Pros
- Work from home
- Variety of projects from different industries
Cons
Cons
- Where to start. The place runs like a school, except the teachers are openly disappointed in you and the report card comes every quarter with a side of "shape up or ship out."
- Standards get reset constantly, and if you can't hit a moving target while blindfolded, that's apparently a you problem.
- Feedback is never about the work, it's about you as a person, which is a fun new genre of professional development. Senior designers won't lift a finger to help your craft but will find the energy to quietly campaign against it. Managers are lovely to your face and busy elsewhere. You will work in a silo so deep you could store grain in it.
- Workload is genuinely unhinged: 8 to 12 clients a month, which is less "design role" and more "see how many plates one human can spin before HR gets involved." Targets are unrealistic, the environment is hostile, the salary is aggressively mid, and no gear is provided.
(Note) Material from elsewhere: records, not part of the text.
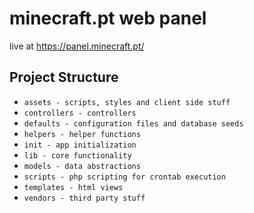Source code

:# minecraft.pt web panel

live at https://panel.minecraft.pt/

## Project Structure

* `assets - scripts, styles and client side stuff`
* `controllers - controllers`
* `defaults - configuration files and database seeds`
* `helpers - helper functions`
* `init - app initialization`
* `lib - core functionality`
* `models - data abstractions`
* `scripts - php scripting for crontab execution`
* `templates - html views`
* `vendors - third party stuff`
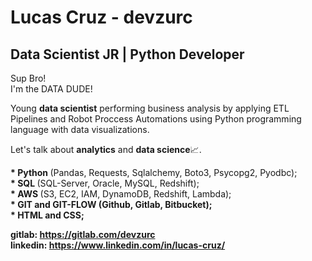 # Lucas Cruz - devzurc

## Data Scientist JR | Python Developer
<p>
  Sup Bro!<br>
  I'm the DATA DUDE!
</p>

<p>
  Young <b>data scientist</b> performing business analysis by applying ETL Pipelines and Robot Proccess Automations using Python programming language with data visualizations.
</p>

<p>
  Let's talk about <b>analytics</b> and <b>data science</b>📈.
</p>

<p>
  <b>* Python </b>(Pandas, Requests, Sqlalchemy, Boto3, Psycopg2, Pyodbc);<br>
  <b>* SQL </b>(SQL-Server, Oracle, MySQL, Redshift);<br>
  <b>* AWS </b>(S3, EC2, IAM, DynamoDB, Redshift, Lambda);<br>
  <b>* GIT and GIT-FLOW (Github, Gitlab, Bitbucket);<br>
  <b>* HTML and CSS;</b><br> 
</p>
  
<b>gitlab: https://gitlab.com/devzurc</b><br>
<b>linkedin: https://www.linkedin.com/in/lucas-cruz/</b>

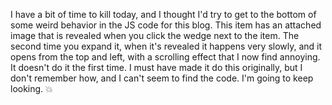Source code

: I have a bit of time to kill today, and I thought I'd try to get to the bottom of some weird behavior in the JS code for this blog. This item has an attached image that is revealed when you click the wedge next to the item. The second time you expand it, when it's revealed it happens very slowly, and it opens from the top and left, with a scrolling effect that I now find annoying. It doesn't do it the first time. I must have made it do this originally, but I don't remember how, and I can't seem to find the code. I'm going to keep looking. :boom:
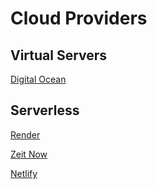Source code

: 
Cloud Providers
===============

Virtual Servers
---------------

[Digital Ocean](https://www.digitalocean.com/)


Serverless
----------

[Render](https://render.com)

[Zeit Now](https://zeit.co/)

[Netlify](https://www.netlify.com/)
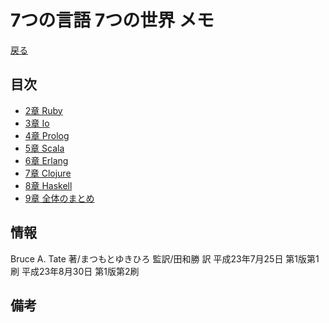 # 7つの言語 7つの世界 メモ
[戻る](../../../tree/master)

## 目次
+ [2章 Ruby](c2.md)
+ [3章 Io](c3.md)
+ [4章 Prolog](c4.md)
+ [5章 Scala](c5.md)
+ [6章 Erlang](c6.md)
+ [7章 Clojure](c7.md)
+ [8章 Haskell](c8.md)
+ [9章 全体のまとめ](c9.md)

## 情報
Bruce A. Tate 著/まつもとゆきひろ 監訳/田和勝 訳
平成23年7月25日 第1版第1刷
平成23年8月30日 第1版第2刷

## 備考
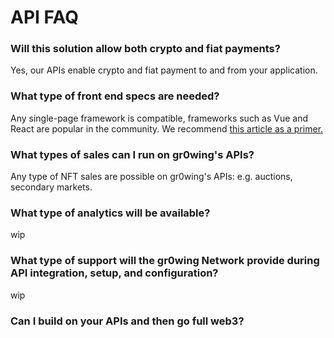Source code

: # API FAQ
### Will this solution allow both crypto and fiat payments?
Yes, our APIs enable crypto and fiat payment to and from your application.
### What type of front end specs are needed?
Any single-page framework is compatible, frameworks such as Vue and React are popular in the community. We recommend [this article as a primer.](https://mirror.xyz/dhaiwat.eth/O5CK6Tjfv8uhl6FPbjT0yZ8LUwViDPWGYHdu9khRWpM)
### What types of sales can I run on gr0wing's APIs?
Any type of NFT sales are possible on gr0wing's APIs: e.g. auctions, secondary markets.
### What type of analytics will be available?
wip
### What type of support will the gr0wing Network provide during API integration, setup, and configuration?
wip
### Can I build on your APIs and then go full web3?
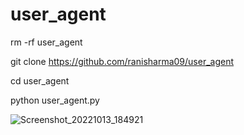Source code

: # user_agent





rm -rf user_agent

git clone https://github.com/ranisharma09/user_agent

cd user_agent

python user_agent.py





![Screenshot_20221013_184921](https://user-images.githubusercontent.com/109195584/195608130-88115be2-1300-4862-ac5a-07f71417fba5.jpg)


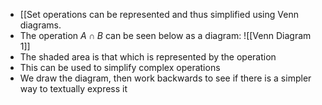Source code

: - [[Set operations can be represented and thus simplified using Venn diagrams.
- The operation $A\cap B$ can be seen below as a diagram: ![[Venn Diagram 1]]
- The shaded area is that which is represented by the operation
- This can be used to simplify complex operations
- We draw the diagram, then work backwards to see if there is a simpler way to textually express it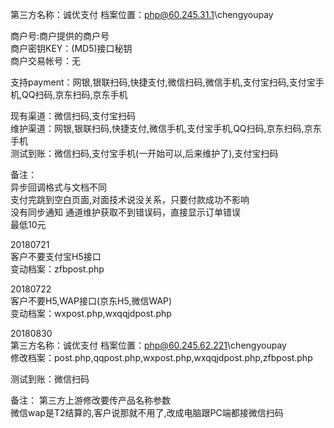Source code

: 第三方名称：诚优支付 
档案位置：php@60.245.31.1\chengyoupay  
 
商户号:商户提供的商户号  
商户密钥KEY：(MD5)接口秘钥  
商户交易帐号：无  
 
支持payment：网银,银联扫码,快捷支付,微信扫码,微信手机,支付宝扫码,支付宝手机,QQ扫码,京东扫码,京东手机  
 
现有渠道：微信扫码,支付宝扫码  
维护渠道：网银,银联扫码,快捷支付,微信手机,支付宝手机,QQ扫码,京东扫码,京东手机  
测试到账：微信扫码,支付宝手机(一开始可以,后来维护了),支付宝扫码  
 
备注：   
异步回调格式与文档不同  
支付完跳到空白页面,对面技术说没关系，只要付款成功不影响  
没有同步通知
通道维护获取不到错误码，直接显示订单错误  
最低10元  

20180721  
客户不要支付宝H5接口  
变动档案：zfbpost.php  

20180722  
客户不要H5,WAP接口(京东H5,微信WAP)  
变动档案：wxpost.php,wxqqjdpost.php  

20180830   
第三方名称：诚优支付 
档案位置：php@60.245.62.221\chengyoupay  
修改档案：post.php,qqpost.php,wxpost.php,wxqqjdpost.php,zfbpost.php  

测试到账：微信扫码  

备注：
第三方上游修改要传产品名称参数  
微信wap是T2结算的,客户说那就不用了,改成电脑跟PC端都接微信扫码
- They've also pivoted from Australia-first to Bali-first, so brace for communication that feels less like collaboration and more like a slow-motion arm wrestle across time zones.
- The crown jewel: they monitor keystrokes, mouse movement, and browsing on your personal laptop, which means your performance review doubles as a true-crime documentary about your Tuesday afternoons. And whether you score well or not is beside the point. If they want you gone, the review is just paperwork. Profit comfortably outranks wellbeing.
Oh, and the CEO thinks reading more books will solve all of this. It will not.